Cameron didn't share his thoughts with others. It wasn't an unwillingness to open up, but he felt there was never enough time. If he tried to share one thought, he would have to explain the thoughts that led him there. Knowing he'd be misunderstood in the end, he would spend the whole conversation clarifying, contextualizing each breath. He would find himself explaining what it was like to think at all. He found it easier, as he found with most things, not to try. Maybe he was depressed, but that's not something he would admit until it was dealt with. 

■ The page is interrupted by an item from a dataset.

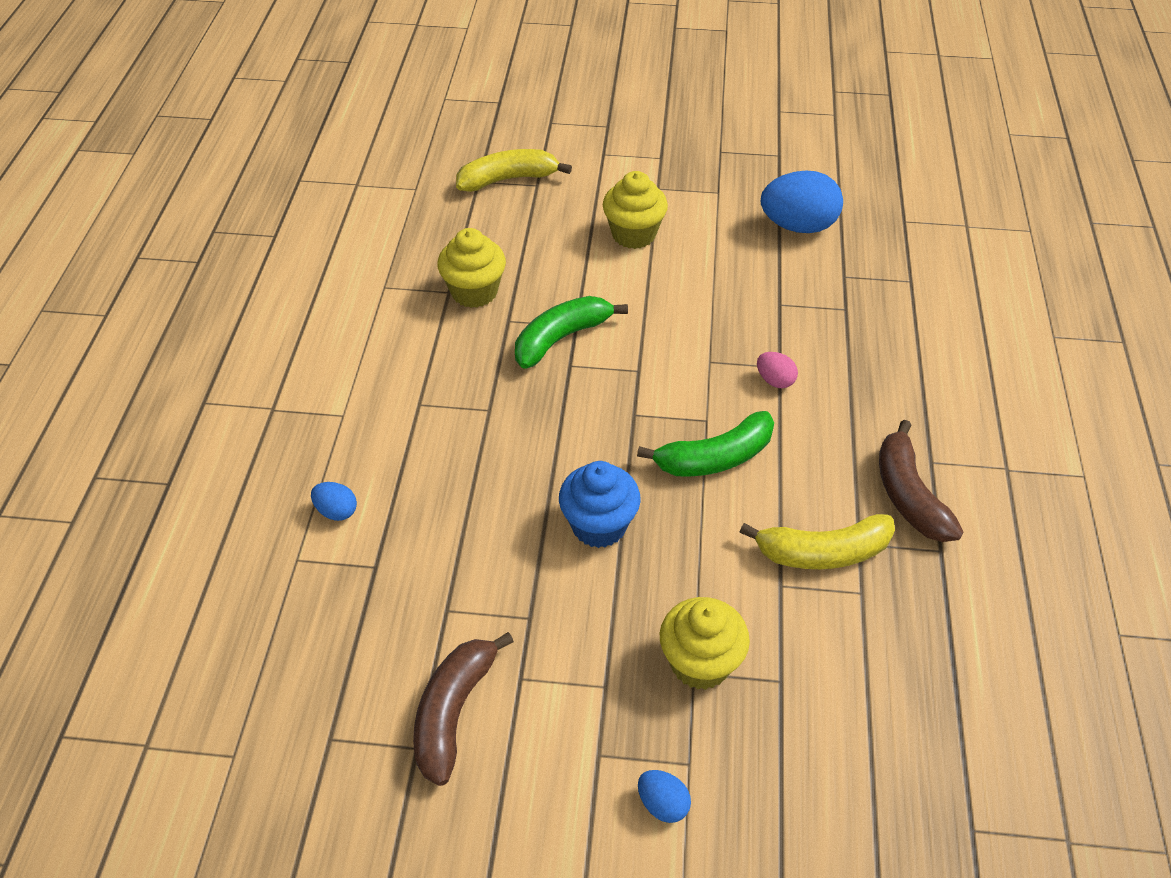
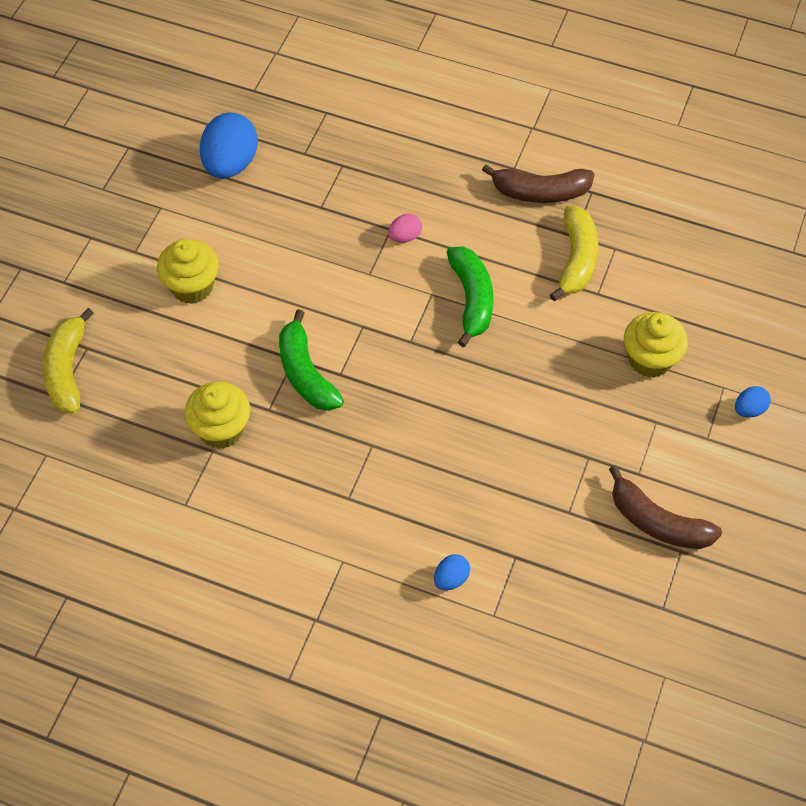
camera: 75 degrees left, 10 degrees up
(599, 525) = (516, 392): blue cupcake -> none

One day, though, when things were particularly bad, Cameron confided in his mother. He told her how he was always worried, and asked if she worried like he did when she was his age. "No," she said, one hand on the steering wheel. Her other hand gestured towards his music on the car stereo, "Something else." 

They were driving to or from the grocery store. He never outgrew going to the grocery store with his mother. Even now, in his 20s, she would still let him eat a muffin from the bakery section while they shopped around. "And one muffin," she would tell the cashier at checkout.

"But then," his mother was testing the waters with a cannonball, "I had a job when I was 23." She could tell Cameron was upset about something, and she didn't want to add to that, but it had been long enough. "I really think you need to start sending out applications again, son. Maybe start paying dad and me rent."

"Can we not talk about this?" Cameron turned his music up louder, and they stopped speaking the rest of the way. When they got home from their errand, he darted past his mother unloading groceries out of the trunk, and up to his room to grab his grinder, rolling papers, and a dog leash.

"I'm taking Oscar for a walk," he announced as he hurried his family's beagle mix into his harness and out the front door.

___________________

Cameron liked to take Oscar with him to get high on the benches along the river trail behind his neighborhood. Cameron didn't have to think around Oscar, about Oscar. Oscar was comforting. He made that prolonged eye contact that dogs make, and it helped bring Cameron back down to earth when he would smoke too much. As soon as he would get worked up, Cameron would look into Oscar's endless brown eyes, everything would go silent, and they would walk home.

Cameron's bond with his dog was a particular point of pride for him. They met over a decade ago, when Cameron's parents took him to the shelter for his birthday and told him to pick a puppy. The weight of this decision knocked him to the floor. He understood what it meant for a puppy not to be picked, and he cried the whole drive there, knowing he was on his way to not pick 50 puppies. 

They met some of the puppies, played with others, and somewhere in passing Cameron and Oscar were introduced. But when it came time to pick, Cameron was still catching his breath. He ended up with a retriever of some sort, Tessie, thinking she was the only dog that his entire family might like, though none would love. She was the best solution. His father paid the desk, and they had Tessie in a harness and leash by the time Cameron changed his mind.

"Wait!" he shouted. "What about that one? I didn't get to see that one, did I? The beagle." Everything went silent.

"This guy? Oh, yeah that's Oscar, you met him. He’s a beagle mix," Kim, the lovely shelter volunteer, replied.

"No I didn't. I want him, can we have him? He's the dog that I want." Cameron thought he understood what it meant for a puppy not to be picked, but he didn't think twice about Tessie in that moment.

___________________

Cameron's mother wasted no time handing him the classifieds when he brought Oscar home, trailed by a cloud of smoke. She knew the job listings upset him, and he knew the weed smell upset her. They were each happy to play their part in this mutual upset, mother and son. It had become their evening ritual the past few months, a ceremony of sorts. 

What Cameron hated most about the classifieds was how much he enjoyed looking through them. He pictured himself as a dental hygienist, or a math tutor, or a seasonal deliveryman for a florist, and he pictured himself happy. The snow began to melt.